Fat-pointer Transformation pass

Hello Everyone
I am currently working on a fat-pointer scheme on Risc-V 64-bit machines, where we convert every pointer to a 128 bit pointer: |base|bound|cookie|pointer| each field of 32bits size. We support a process space of only 32-bits. The checks at runtime are done using custom Risc-V instructions, one for checking spatial safety and the other for checking temporal safety.
Currently, I am implementing an LLVM IR module-level pass to change pointer to fat-pointers. Within the same pass I first create new function with modified function types and create new call instructions for these newly created functions(but with same old argument list) and later in the pass for each instruction, I change the types of pointer operands. Currently I am building LLVM in debug mode. So when I am creating the call instruction, it fails the assertion check where function type should match with the argument type in the call-instruction. In LLVM Release mode this error doesn’t pop up.

Is there any workaround for this? Is it recommended to create the call instruction with proper argument types in the first place itself?

Thanking you

That’s far too late in the pipeline; how do you expect sizeof(void *) to work correctly in C, for example?

Hello @jrtc27
Yes, sizeof() is not working in my case since it occurs way before. I did not think about this case. How can I handle this case? Or in general, is there a preferred approach of transforming pointer to fat pointers?

Thank you so much

You don’t transform them, you keep the true representation the whole way through including in the frontend.

Is there any open-sourced, in-place fat pointer tool that I can refer to handle these cases and also help me in hacking in clang/llvm?

Thanking you

We do fat pointer-like things in CHERI LLVM (GitHub - CTSRD-CHERI/llvm-project: Fork of LLVM adding CHERI support) but we have quite a significant diff so it’s not really accessible as a teaching aid.

Hello @jrtc27
Thanks for suggesting the CHERI LLVM project. I have always been in awe of CHERI project :blush: Is there, by chance, a LLVM-internal doc w.r.t CHERI project?

Currently, what I am trying to achieve is: To convert every pointer to fat-pointer(with in-place base-bound metadata) and the assumptions: not to change the source code, not support variadic functions. The compiler should automatically convert them into fat-pointers. Is this possible in the Clang+LLVM model? Or should I use a source-source code translator?

There’s no converting in CHERI LLVM, they just are capabilities if you compile for the pure-capability ABI, right up to the AST.

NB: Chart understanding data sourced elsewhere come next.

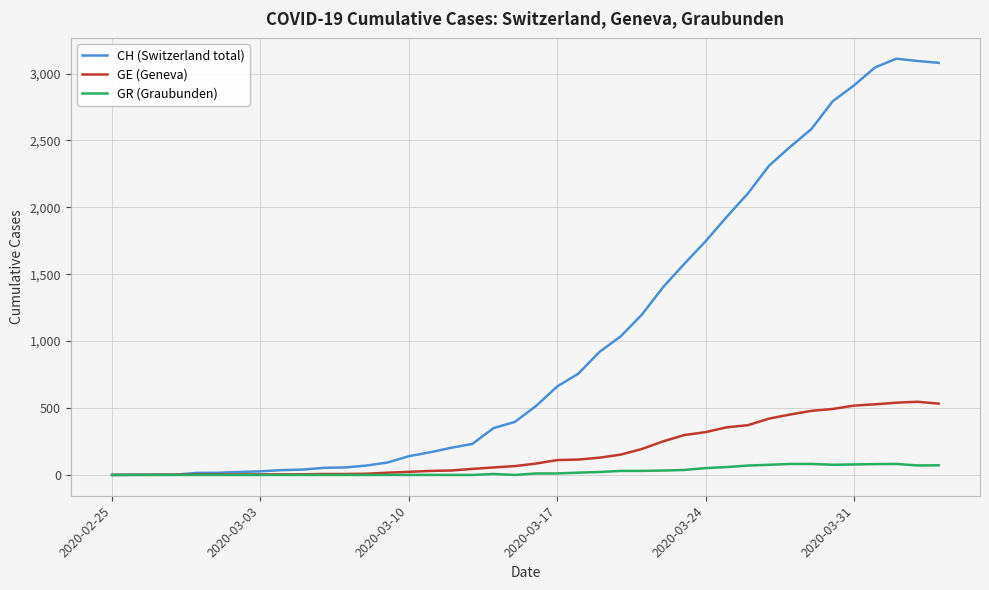

Rank the series by their average value, from highest to lowest.

CH (Switzerland total), GE (Geneva), GR (Graubunden)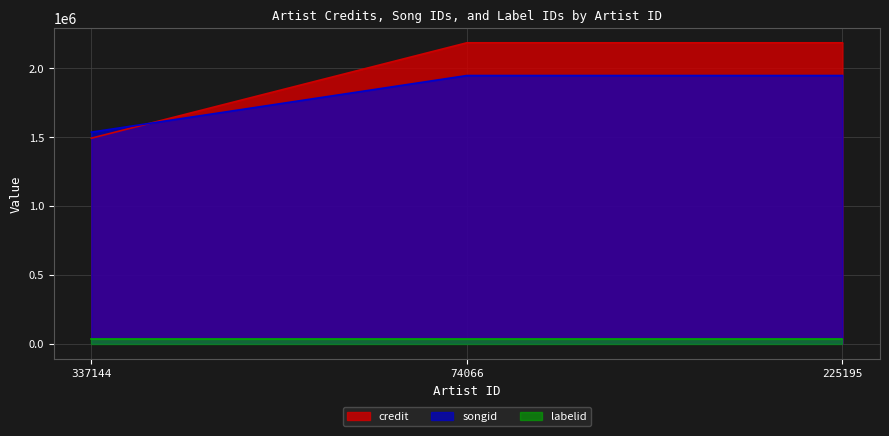

Does the chart display data point markers on the line(s)?

No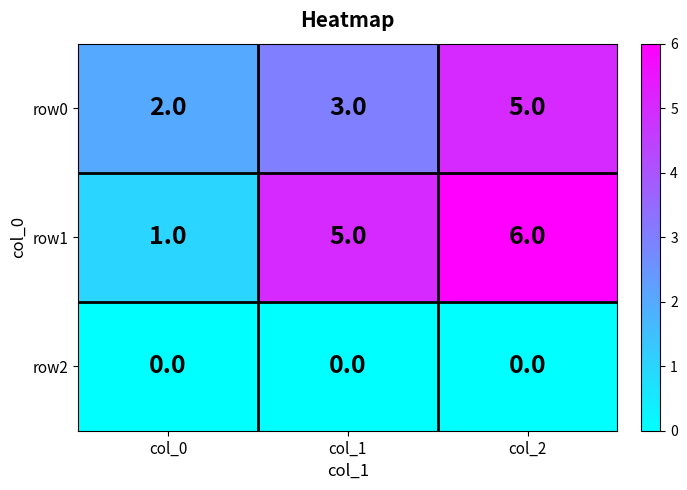

Between col_0 and col_2, which series saw the biggest shift?

row1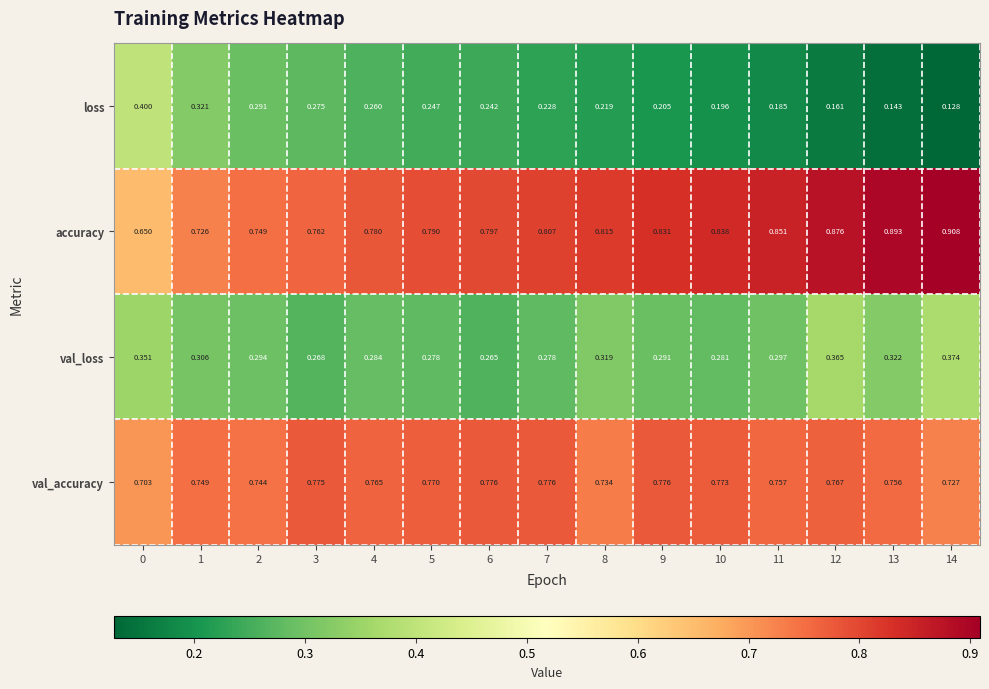

Between 0 and 14, which series saw the biggest shift?

loss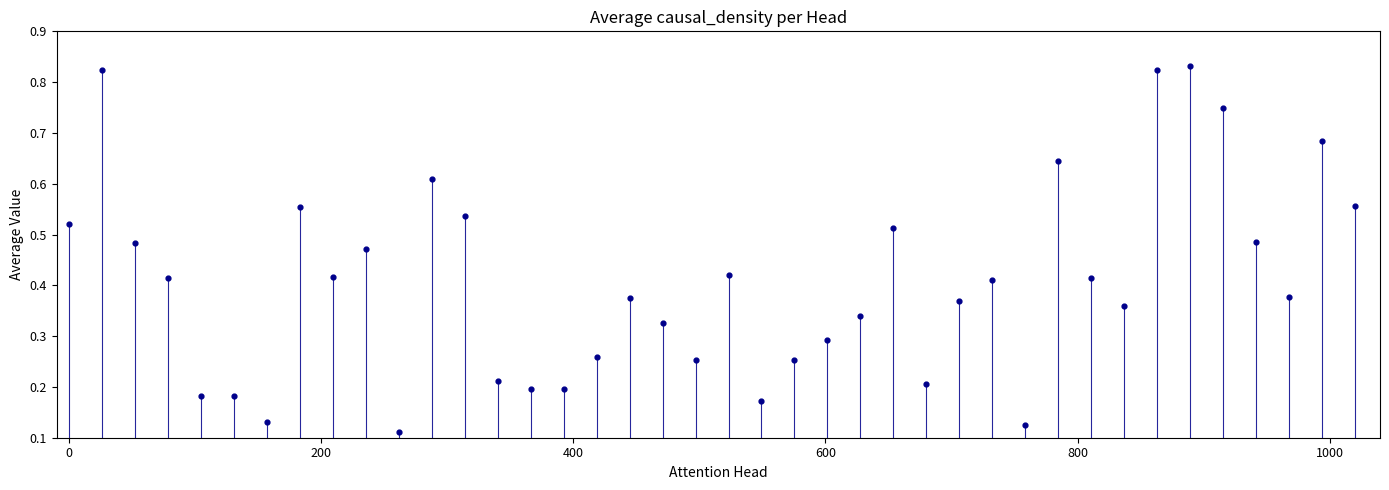

What is the range of X values (max minus min)?

1020.0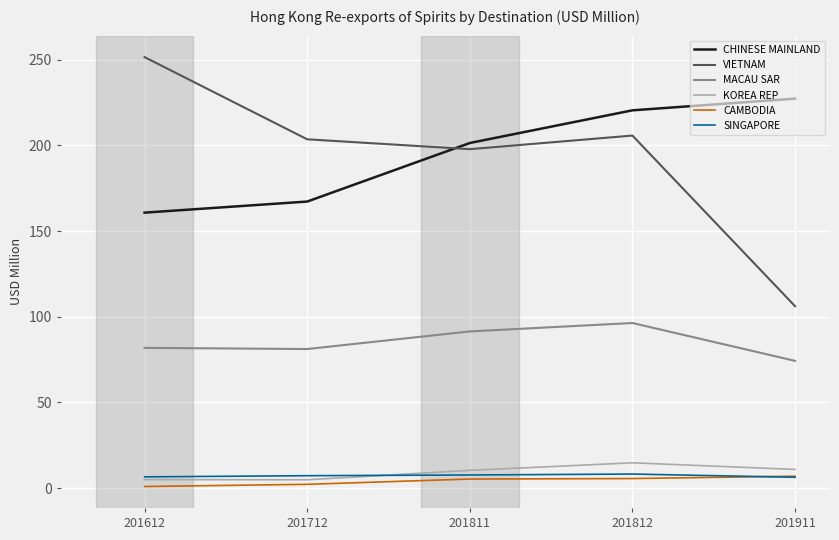

How many series are shown in this chart?

6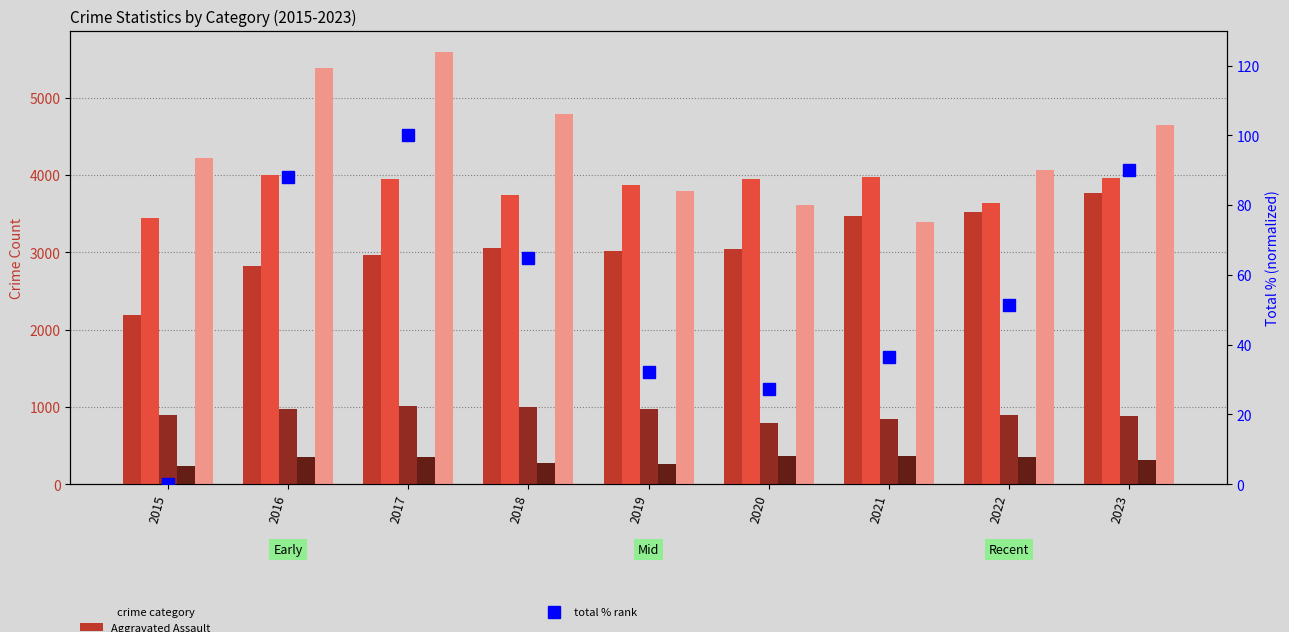

True or false: Criminal Sexual Assault has a value of 1422.5 at 2021.

False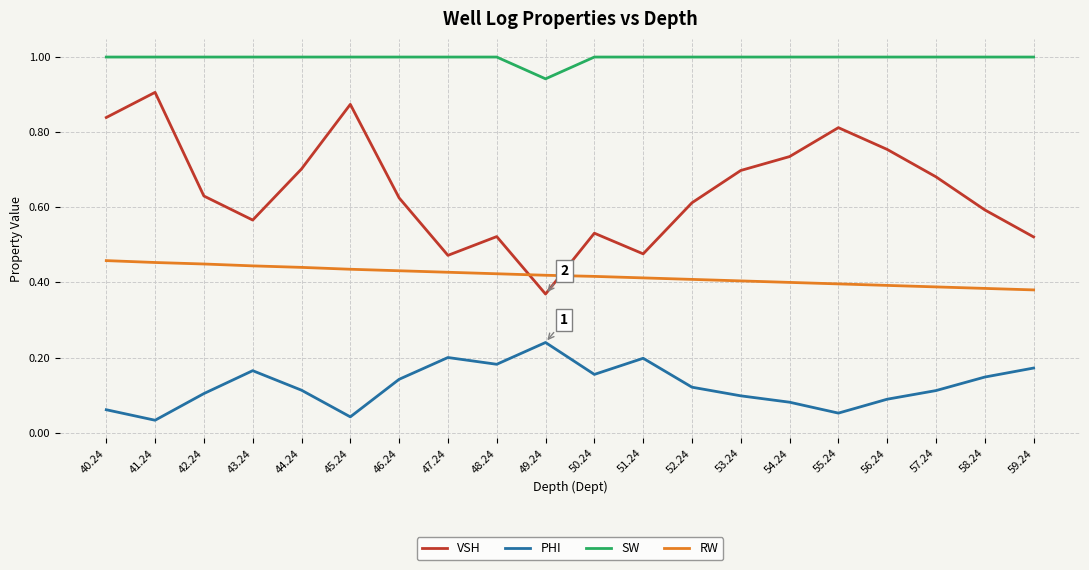

The value of RW at 44.24 is 0.1. True or false?

False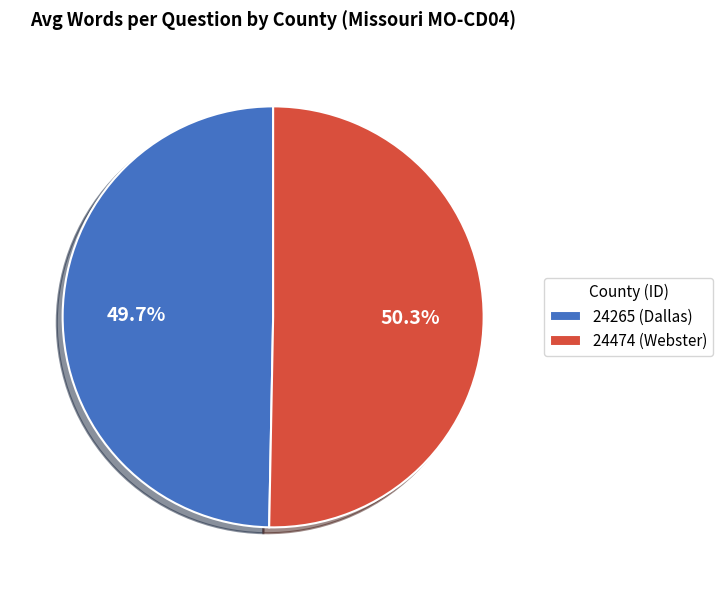

Which has a higher value, 24474 (Webster) or 24265 (Dallas)?

24474 (Webster)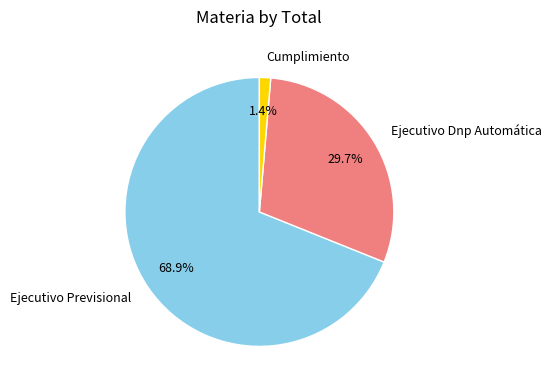

To the nearest percent, what is the difference between the largest and smallest slice percentages?

68%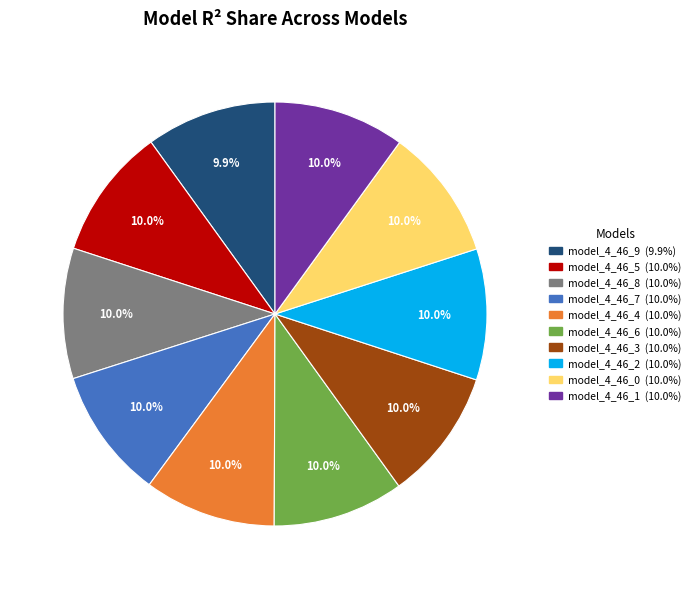

Does any single category account for the majority?

No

Converting to fat-pointers without changing source code: Is this possible in the vanilla Clang+LLVM model? Or should I use a source-source code translator?

You change Clang to create a different AST and emit different IR. There is no converting; void * just is capability, I don’t know how else to say it. Just as how void * just is a 64-bit integer on amd64.

I’m pretty sure you can’t do what you want for a low-level language like C/C++ (i.e. that exposes the object’s layout/size). The support MUST be done at the frontend level for those. You won’t need to change the source code for that in many cases, but ultimately some code would just assume that sizeof(void*) == sizeof(size_t) or something similar.

Oh okay. So changing the AST and IR changes w.r.t clang helps deal cases like sizeof() primitive, early in the pipeline. And now in the LLVM instrumentation pass, I should add instructions that check these fat pointers at runtime.
Am I thinking in the correct direction?

Yes I agree. Complete compatibility is difficult to achieve. I should check for this type of instances in the source code. Thanks for pointing this out.

Hello @jrtc27

In my current scheme, I am not doing any hardware changes. So in that case if I change the AST and emit new IR, say for every data pointer(64-bit) I am changing to a 128-bit fat-pointer by introducing a new type, should it be like: alloca instruction should return a 128-bit fat-pointer to a position on stack instead of a vanilla 64-bit pointer. Am I correct?

I think what you want is not to change/translate anything. At that point the semantics of the original program are likely already lost/hard to recover. What you need is to emit the “correct” (128-bit aware) AST/IR from the start. I.e. what you need to do is really similar to adding a new arch support (x64 is not supported by generating x86 AST/IR and then changing all pointers to be 64-bit, similar situation here).